Partial Massage: Foot triming, Ears picking, hand triming (these are not typos, I’m writing what is printed in the brochure) and what I may have had  2 weeks ago, Aromatic Ovary Care

Single Item: Scrapping and cupping

Special Treatment: Attractive Woman Aromatherapy Breast Care. Anders and I are debating whether it’s intended for attractive women (Who determines that?) or if it’s supposed to make one’s breasts attractive.  Also available:  Hot Oil Promote Lactation

Fascination Manual: ( any ideas what this means? ) Fascination Style for Men or Fascination Style for Women

TCM (means Traditional Chinese Medicine) Health-Keeping Therapy has provided us with the most head-scratching options: Ocean Dragon and Phoenix – Anders thinks they burn you and then you rise like a phoenix from the ashes, Royal Fumigation (for woman), Nephric Ridge Fumigation (I dare anyone to look that up), and Foot Fumigation.

Provided data:
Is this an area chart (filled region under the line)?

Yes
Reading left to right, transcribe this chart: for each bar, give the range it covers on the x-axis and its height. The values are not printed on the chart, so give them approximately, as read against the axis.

Your tasks:
**A)** Using the massage brochure text above, answer the following, one per line:
(i) What is listed under "Single Item"?
(ii) What does TCM stand for?
(iii) Under "Special Treatment," what is listed as also available?
**B)** Transcribe the part of the massage brochure text above that opens with the words containing "Fascination Manual: ( any" and closes with "and Foot Fumigation.".

Solutions in order:
**A)**
(i) Scrapping and cupping
(ii) Traditional Chinese Medicine
(iii) Hot Oil Promote Lactation

**B)**
Fascination Manual: ( any ideas what this means? ) Fascination Style for Men or Fascination Style for Women

TCM (means Traditional Chinese Medicine) Health-Keeping Therapy has provided us with the most head-scratching options: Ocean Dragon and Phoenix – Anders thinks they burn you and then you rise like a phoenix from the ashes, Royal Fumigation (for woman), Nephric Ridge Fumigation (I dare anyone to look that up), and Foot Fumigation.